Even verifications have to be verified, and this in the nature of things here below ad infinitum . Bradley’s discovery of aberration “verified” Newton’s heliocentric theory in the eyes of virtually all his contemporaries, and Berkeley’s objections were brushed aside. But when Airy, already doubtful of the outcome, decided to verify Bradley’s verification he got nowhere. That verification, courtesy of Fresnel, was taken to “verify” the obvious: either we move relative to the stars or the stars relative to us. Pro or contra Copernicus, it was decided, it had substantially nothing to say. What it, and also the Michelson and Morley result, did was to throw doubt on Newton’s neat and tidy model, and in doing that pave the way for Einstein’s theories. Now, A.D. 1988, astronomy lives by the grace of relativity, but is that relativity truly verified by experiments? “Yes”, say the modern equivalents of the Newtonian know-alls. “No”, retort the Berkeleyans of today, and mightily they labour to produce verifications of their dissection of those relativistic verifications.(75)

The matter reminds one of a well-know line from Juvenal’s Satires: “Sed quis custodiet ipsos Custodes?” -But who is to guard the guardians themselves?” Whichever way we turn, we cannot escape an infinite regress. Who verifies our verifications?

That this essay will be judged to be overly repetitive I realize. I confess: it is even purposely so. That many questions remain I do not deny. But to answer these before the central thesis here defended has been vindicated would be premature. For almost twenty years of debate and of discussing the Tychonian theory have taught me that many, if not most, people need time and reflection fully to grasp the crucial importance of the atheist Russell’s Caveat and the Christian Armstrong’s Alert when contemplating the question “how the Heavens go”.

When C.S. Lewis tells us that his lifelong friend, Owen Barfield, “has read all the right books and has got the wrong thing out of everyone”(135), then I must on a number of important issues agree with him. Yet when in a closely reasoned thesis about mankind’s relation to science and God, Barfield castigates our mechano-morphical “new science” outlook, I think he says things relevant to the geocentric approach in astronomy put forward by the present essay.

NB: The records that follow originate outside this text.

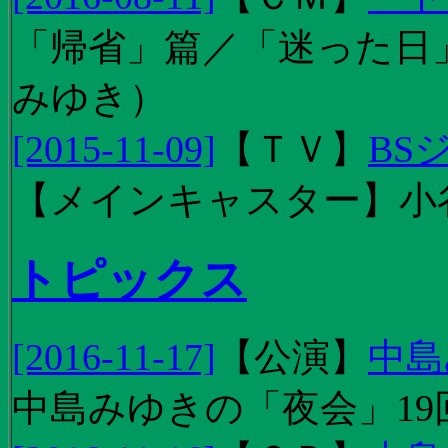
「帰省」篇／「迷った日」篇
みゆき）
[2015-11-09]
【
ＴＶ
】
BS
【メインキャスター】小
トピックス
[2016-11-17]
【
公演
】
中島
中島みゆきの「夜会」19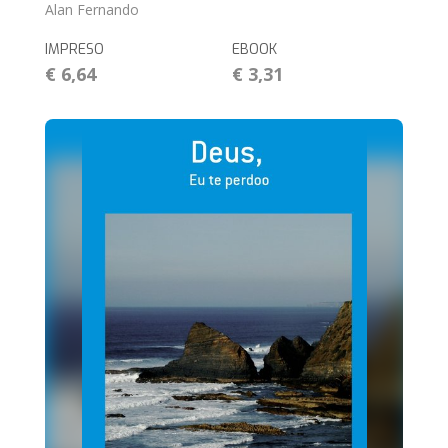
Alan Fernando
IMPRESO
EBOOK
€ 6,64
€ 3,31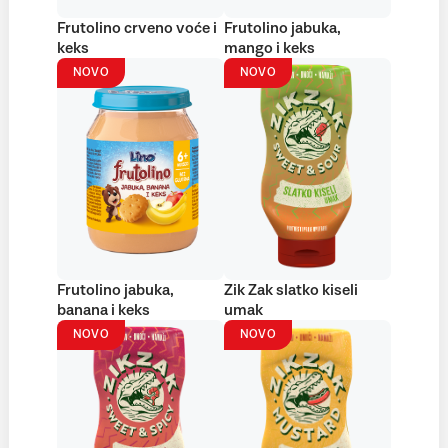
Frutolino crveno voće i
Frutolino jabuka,
keks
mango i keks
NOVO
NOVO
Frutolino jabuka,
Zik Zak slatko kiseli
banana i keks
umak
NOVO
NOVO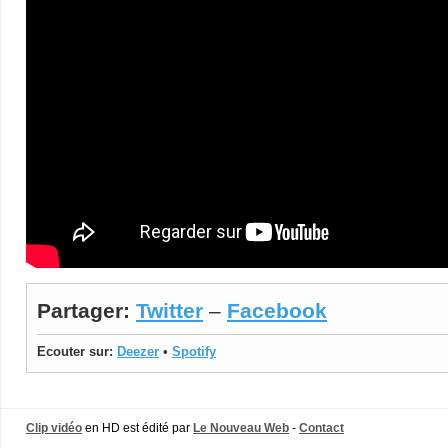
Partager:
Twitter
–
Facebook
Ecouter sur:
Deezer
•
Spotify
Clip vidéo
en HD est édité par
Le Nouveau Web
-
Contact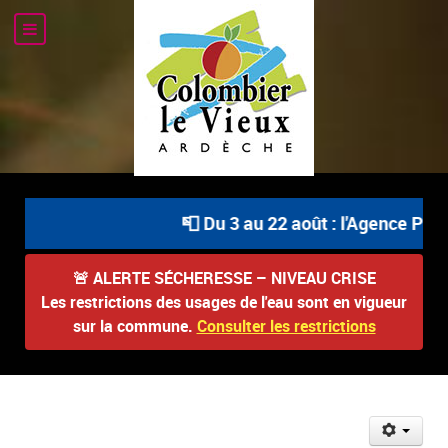
📮 Du 3 au 22 août : l'Agence Posta
🚨
ALERTE SÉCHERESSE – NIVEAU CRISE
Les restrictions des usages de l'eau sont en vigueur
sur la commune.
Consulter les restrictions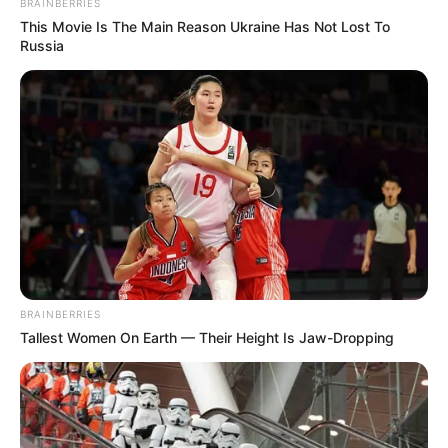
BRAINBERRIES
This Movie Is The Main Reason Ukraine Has Not Lost To
Russia
BRAINBERRIES
Tallest Women On Earth — Their Height Is Jaw-Dropping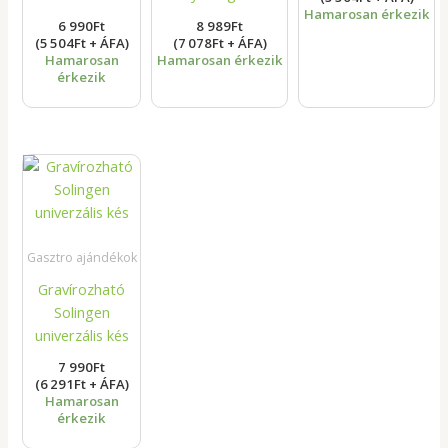
Hamarosan érkezik
6 990
Ft
8 989
Ft
(5 504Ft + ÁFA)
(7 078Ft + ÁFA)
Hamarosan
Hamarosan érkezik
érkezik
Gasztro ajándékok
Gravírozható
Solingen
univerzális kés
7 990
Ft
(6 291Ft + ÁFA)
Hamarosan
érkezik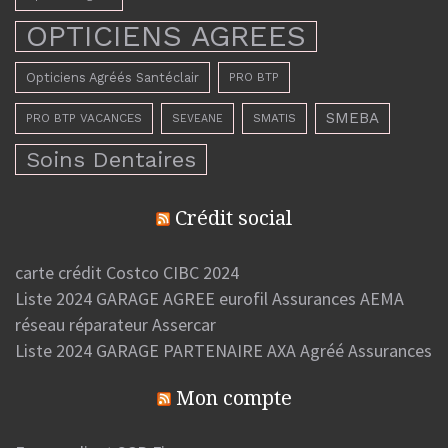
OPTICIENS AGREES
Opticiens Agréés Santéclair
PRO BTP
SMEBA
PRO BTP VACANCES
SMATIS
SEVEANE
Soins Dentaires
Crédit social
carte crédit Costco CIBC 2024
Liste 2024 GARAGE AGREE eurofil Assurances AEMA
réseau réparateur Assercar
Liste 2024 GARAGE PARTENAIRE AXA Agréé Assurances
Mon compte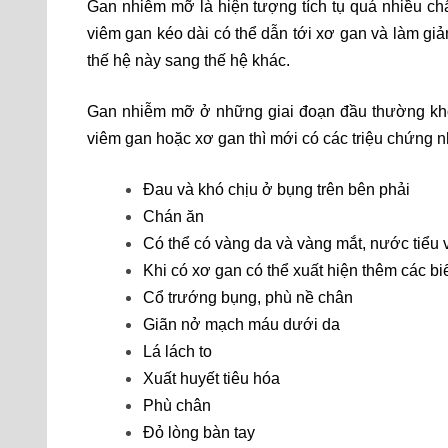
Gan nhiễm mỡ là hiện tượng tích tụ quá nhiều chấ
viêm gan kéo dài có thể dẫn tới xơ gan và làm g
thế hệ này sang thế hệ khác.
Gan nhiễm mỡ ở những giai đoạn đầu thường khôn
viêm gan hoặc xơ gan thì mới có các triệu chứng 
Đau và khó chịu ở bụng trên bên phải
Chán ăn
Có thể có vàng da và vàng mắt, nước tiể
Khi có xơ gan có thể xuất hiện thêm các bi
Cổ trướng bụng, phù nề chân
Giãn nở mạch máu dưới da
Lá lách to
Xuất huyết tiêu hóa
Phù chân
Đỏ lòng bàn tay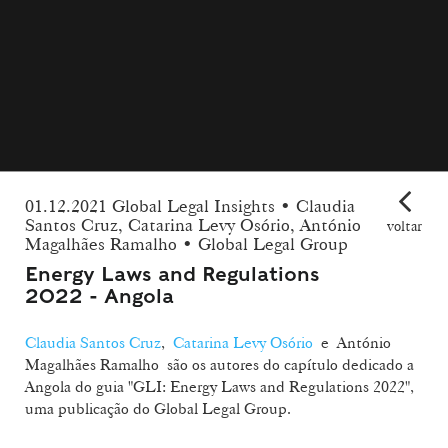
01.12.2021 Global Legal Insights • Claudia
Santos Cruz, Catarina Levy Osório, António
voltar
Magalhães Ramalho • Global Legal Group
Energy Laws and Regulations
2022 - Angola
Claudia Santos Cruz
,
Catarina Levy Osório
e António
Magalhães Ramalho são os autores do capítulo dedicado a
Angola do guia "GLI: Energy Laws and Regulations 2022",
uma publicação do Global Legal Group.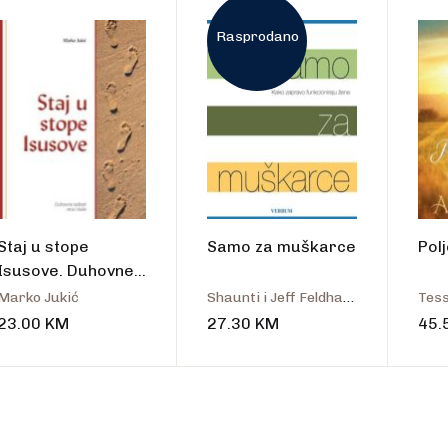
talo
Rasprodano
Staj u stope
Samo za muškarce
Polj
Isusove. Duhovne
radosti srca i duše
Marko Jukić
Shaunti i Jeff Feldhahn
Tes
23.00
KM
27.30
KM
45.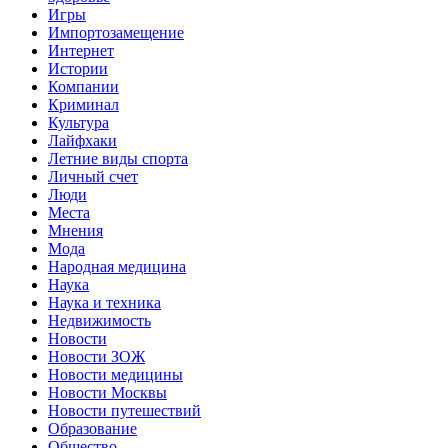
Игры
Импортозамещение
Интернет
Истории
Компании
Криминал
Культура
Лайфхаки
Летние виды спорта
Личный счет
Люди
Места
Мнения
Мода
Народная медицина
Наука
Наука и техника
Недвижимость
Новости
Новости ЗОЖ
Новости медицины
Новости Москвы
Новости путешествий
Образование
Общество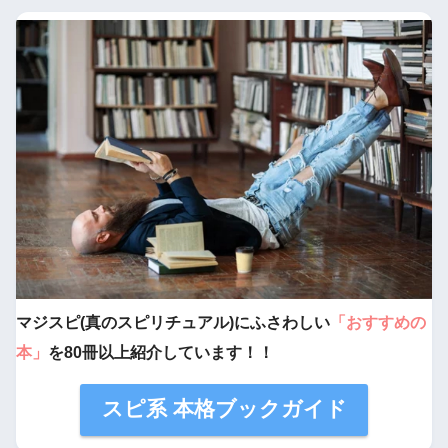
マジスピ(真のスピリチュアル)にふさわしい
「おすすめの
本」
を80冊以上紹介しています！！
スピ系 本格ブックガイド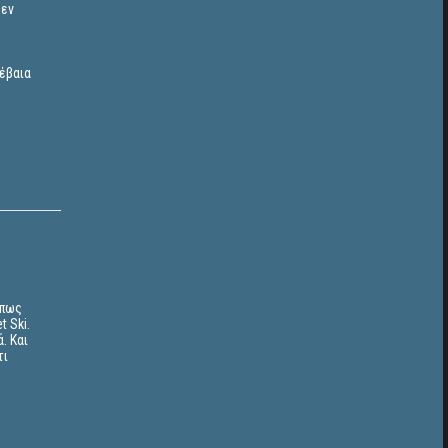
δεν
έβαια
όπως
 Ski.
. Και
τι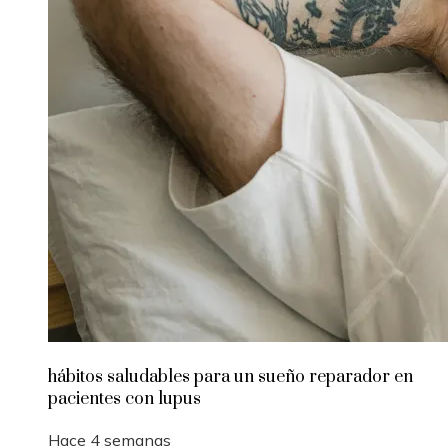
hábitos saludables para un sueño reparador en
pacientes con lupus
Hace 4 semanas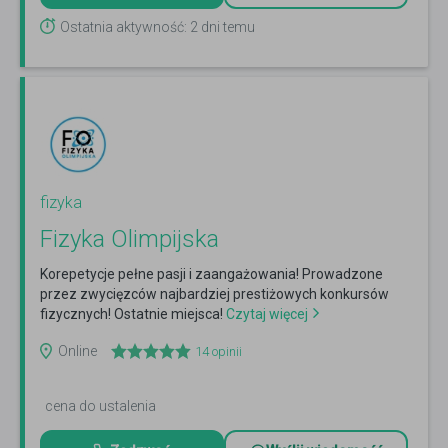
Ostatnia aktywność: 2 dni temu
fizyka
Fizyka Olimpijska
Korepetycje pełne pasji i zaangażowania! Prowadzone
przez zwycięzców najbardziej prestiżowych konkursów
fizycznych! Ostatnie miejsca!
Czytaj więcej
Online
14
opinii
cena do ustalenia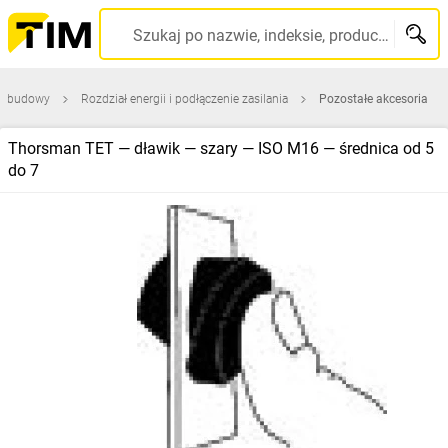
Szukaj po nazwie, indeksie, producencie, kodzie kreskowym...
i obudowy
Rozdział energii i podłączenie zasilania
Pozostałe akcesoria
Thorsman TET — dławik — szary — ISO M16 — średnica od 5
do 7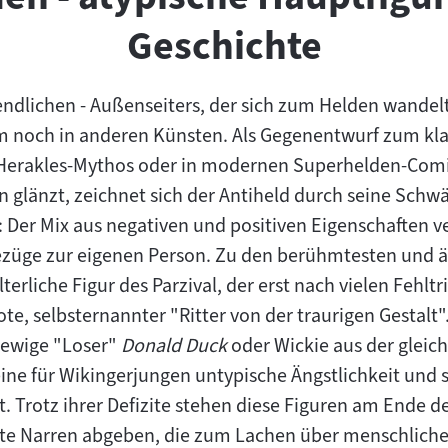
Geschichte
gendlichen - Außenseiters, der sich zum Helden wandelt
 noch in anderen Künsten. Als Gegenentwurf zum klas
 Herakles-Mythos oder in modernen Superhelden-Com
glänzt, zeichnet sich der Antiheld durch seine Schw
Der Mix aus negativen und positiven Eigenschaften ve
züge zur eigenen Person. Zu den berühmtesten und ä
terliche Figur des Parzival, der erst nach vielen Fehlt
te, selbsternannter "Ritter von der traurigen Gestalt".
r ewige "Loser"
Donald Duck
oder Wickie aus der glei
seine für Wikingerjungen untypische Ängstlichkeit und
. Trotz ihrer Defizite stehen diese Figuren am Ende d
werte Narren abgeben, die zum Lachen über menschlich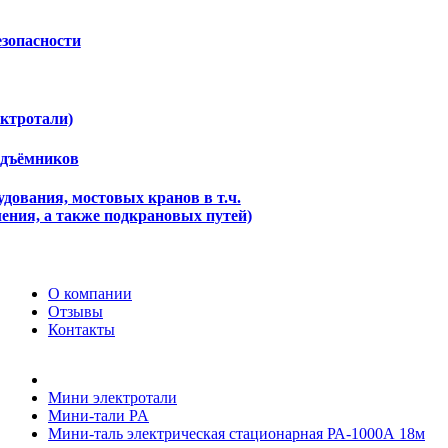
езопасности
ектротали)
одъёмников
дования, мостовых кранов в т.ч.
ения, а также подкрановых путей)
О компании
Отзывы
Контакты
Мини электротали
Мини-тали PA
Мини-таль электрическая стационарная РА-1000А 18м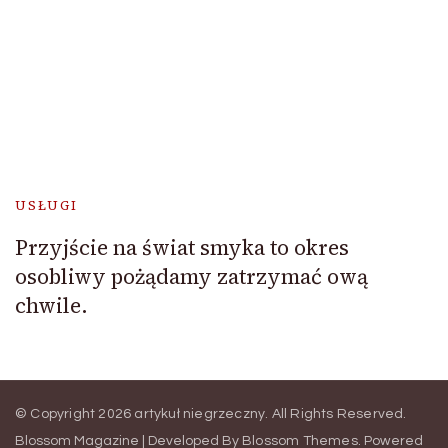
USŁUGI
Przyjście na świat smyka to okres
osobliwy pożądamy zatrzymać ową
chwile.
© Copyright 2026
artykuł niegrzeczny
. All Rights Reserved.
Blossom Magazine | Developed By
Blossom Themes
.
Powered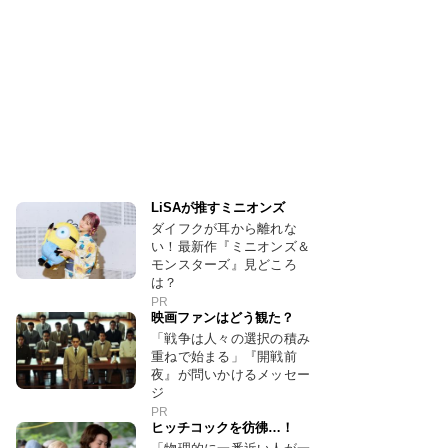
LiSAが推すミニオンズ
ダイフクが耳から離れな
い！最新作『ミニオンズ＆
モンスターズ』見どころ
は？
PR
映画ファンはどう観た？
「戦争は人々の選択の積み
重ねで始まる」『開戦前
夜』が問いかけるメッセー
ジ
PR
ヒッチコックを彷彿…！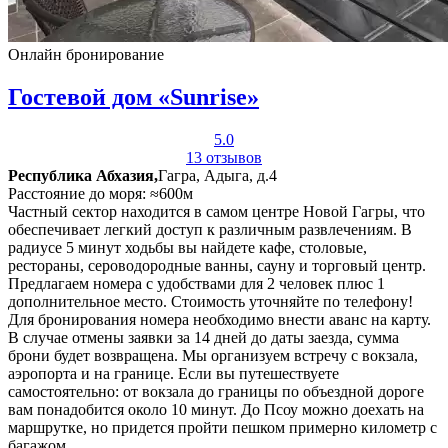
Онлайн бронирование
Гостевой дом «Sunrise»
5.0
13 отзывов
Республика Абхазия,
Гагра, Адыга, д.4
Расстояние до моря: ≈600м
Частный сектор находится в самом центре Новой Гагры, что
обеспечивает легкий доступ к различным развлечениям. В
радиусе 5 минут ходьбы вы найдете кафе, столовые,
рестораны, сероводородные ванны, сауну и торговый центр.
Предлагаем номера с удобствами для 2 человек плюс 1
дополнительное место. Стоимость уточняйте по телефону!
Для бронирования номера необходимо внести аванс на карту.
В случае отмены заявки за 14 дней до даты заезда, сумма
брони будет возвращена. Мы организуем встречу с вокзала,
аэропорта и на границе. Если вы путешествуете
самостоятельно: от вокзала до границы по объездной дороге
вам понадобится около 10 минут. До Псоу можно доехать на
маршрутке, но придется пройти пешком примерно километр с
багажом.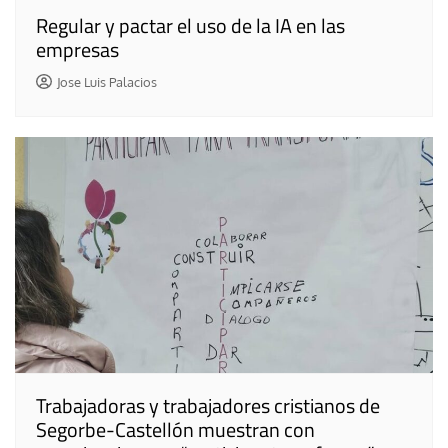
Regular y pactar el uso de la IA en las
empresas
Jose Luis Palacios
Trabajadoras y trabajadores cristianos de
Segorbe-Castellón muestran con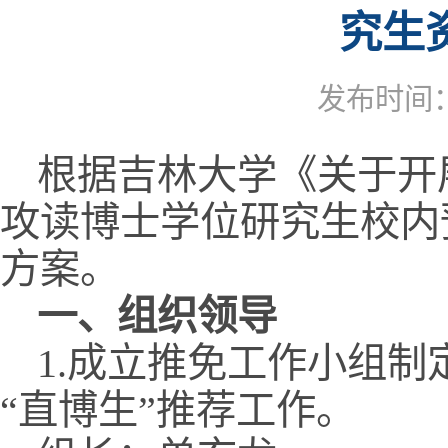
究生
发布时间：2
根据吉林大学《关于开
攻读博士学位研究生校内
方案。
一、
组织领导
1.成立推免工作小组制
“直博生”推荐工作。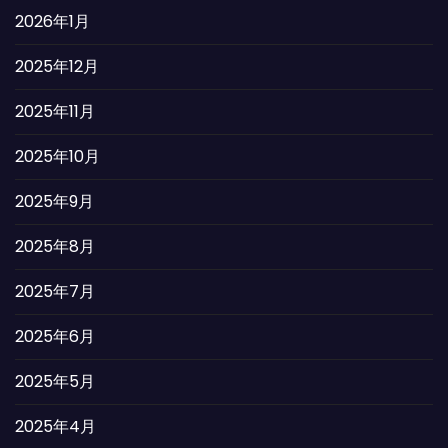
2026年1月
2025年12月
2025年11月
2025年10月
2025年9月
2025年8月
2025年7月
2025年6月
2025年5月
2025年4月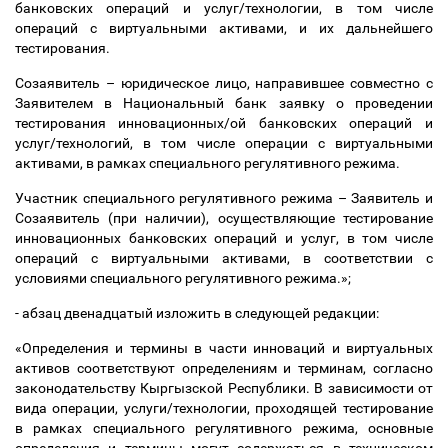
банковских операций и услуг/технологии, в том числе
операций с виртуальными активами, и их дальнейшего
тестирования.
Созаявитель
–
юридическое лицо, направившее совместно с
Заявителем в Национальный банк заявку о проведении
тестирования инновационных/ой банковских операций и
услуг/технологий, в том числе операции с виртуальными
активами, в рамках специального регулятивного режима.
Участник специального регулятивного режима
–
Заявитель и
Созаявитель (при наличии), осуществляющие тестирование
инновационных банковских операций и услуг, в том числе
операций с виртуальными активами, в соответствии с
условиями специального регулятивного режима.»;
- абзац двенадцатый изложить в следующей редакции:
«
Определения и термины в части инноваций и виртуальных
активов соответствуют определениям и терминам, согласно
законодательству Кыргызской Республики. В зависимости от
вида операции, услуги/технологии, проходящей тестирование
в рамках специального регулятивного режима, основные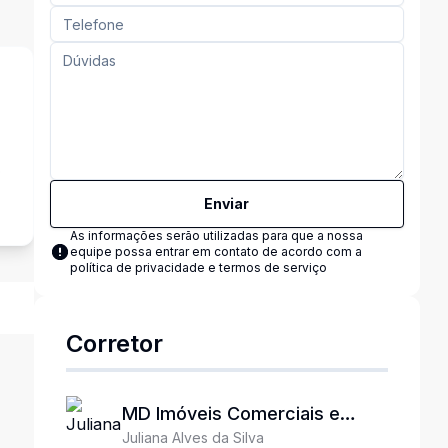
o
Enviar
As informações serão utilizadas para que a nossa
equipe possa entrar em contato de acordo com a
política de privacidade e termos de serviço
Corretor
MD Imóveis Comerciais e
Juliana Alves da Silva
Industriais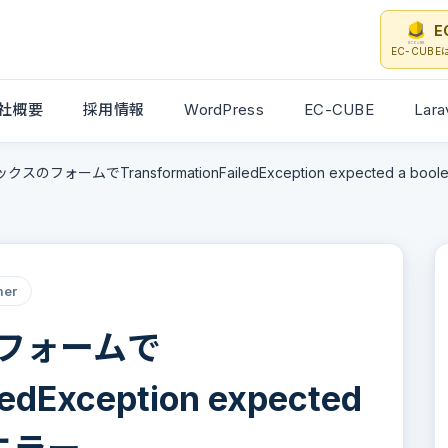
E
EC-CUB
社概要
採用情報
WordPress
EC-CUBE
Lara
のフォームでTransformationFailedException expected a b
mer
フォームで
ledException expected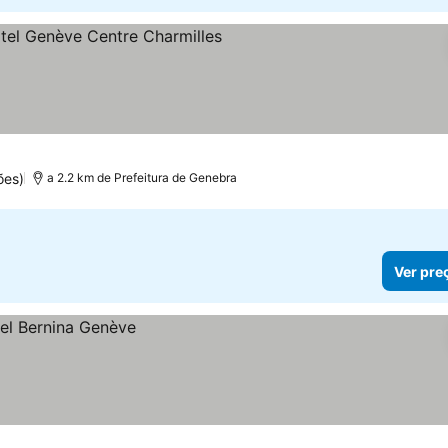
ões)
a 2.2 km de Prefeitura de Genebra
Ver pre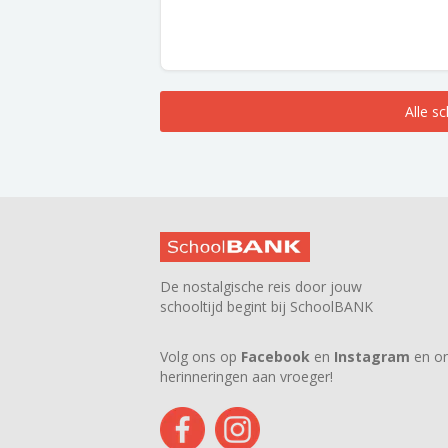
Alle s
De nostalgische reis door jouw
schooltijd begint bij SchoolBANK
Volg ons op
Facebook
en
Instagram
en on
herinneringen aan vroeger!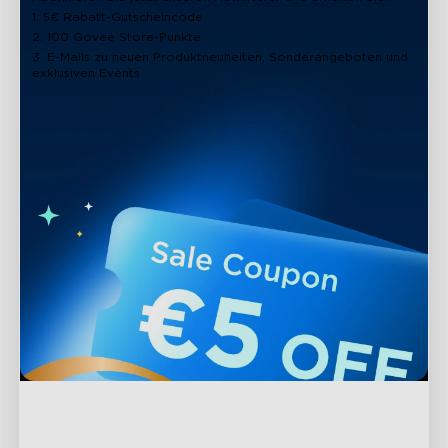
1. 5€ Rabatt-Gutscheincode
2. 100 Govee Store-Punkte
3. E-Mails zu neuen Produktneuheiten, Sonderangeboten und
exklusiven Events
Support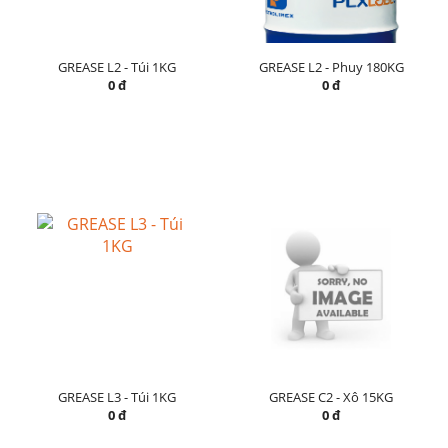
GREASE L2 - Túi 1KG
GREASE L2 - Phuy 180KG
0 đ
0 đ
GREASE L3 - Túi 1KG
GREASE C2 - Xô 15KG
0 đ
0 đ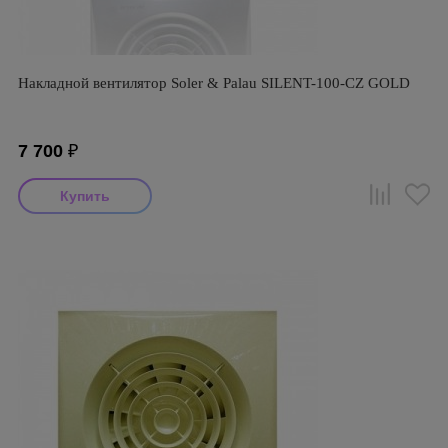
Накладной вентилятор Soler & Palau SILENT-100-CZ GOLD
7 700
₽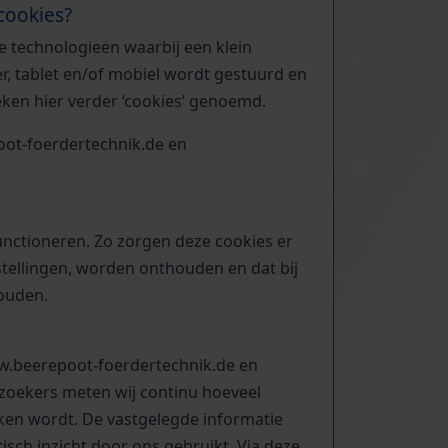
cookies?
e technologieën waarbij een klein
, tablet en/of mobiel wordt gestuurd en
ken hier verder ‘cookies’ genoemd.
oot-foerdertechnik.de en
 functioneren. Zo zorgen deze cookies er
nstellingen, worden onthouden en dat bij
houden.
w.beerepoot-foerdertechnik.de en
zoekers meten wij continu hoeveel
en wordt. De vastgelegde informatie
isch inzicht door ons gebruikt. Via deze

The modern worldview reducing us to ephemeral objects among objects, to conglomerates of quarks and no more, with at best allowing a distant God in a mode of being not unlike our own… “if incalculable disaster is to be avoided”(136), a re-awakening will have to be brought about of the medieval conception, realizing man to be a microcosmos embedded in the macrocosmos surrounding him. And not only that: the God beyond and above all sensory approach and yet closer to us than our own selves will have to be adored and honoured in every man’s doing. As St. Paul A.D. 51 told the Epicureans and Stoics of Athens; “For in Him we live, and move, and have our being”. In Him, Who has revealed Himself by the Incarnation of the Logos, the Word.”

A reviewer of my Dutch book Houvast aan het Hemelruim (A Hold on the Spacious Heavens), published in 1985, writes that he has “learned from history that we must place not too much confidence in the ‘findings’ of scientists, including those of Galileo”. Therefore he gives me “the benefit as well as the disadvantage of the doubt”. And after confessing that he would be very surprised if I were right, he adds: “I almost hope he is right. It makes me feel a little bit more secure as a universe dweller to know that the Earth is at the centre.”(137)

My reviewer does not almost have to hope this. That the Earth, created in the beginning, hangs immovably upon nothing in space, God’s Revelation considers this for granted. Therefore science cannot disprove this fact, and truly sagacious astronomers, whatever the ontological stance they prefer, very well know that a logically sound refutation of geocentricity is anyway unattainable.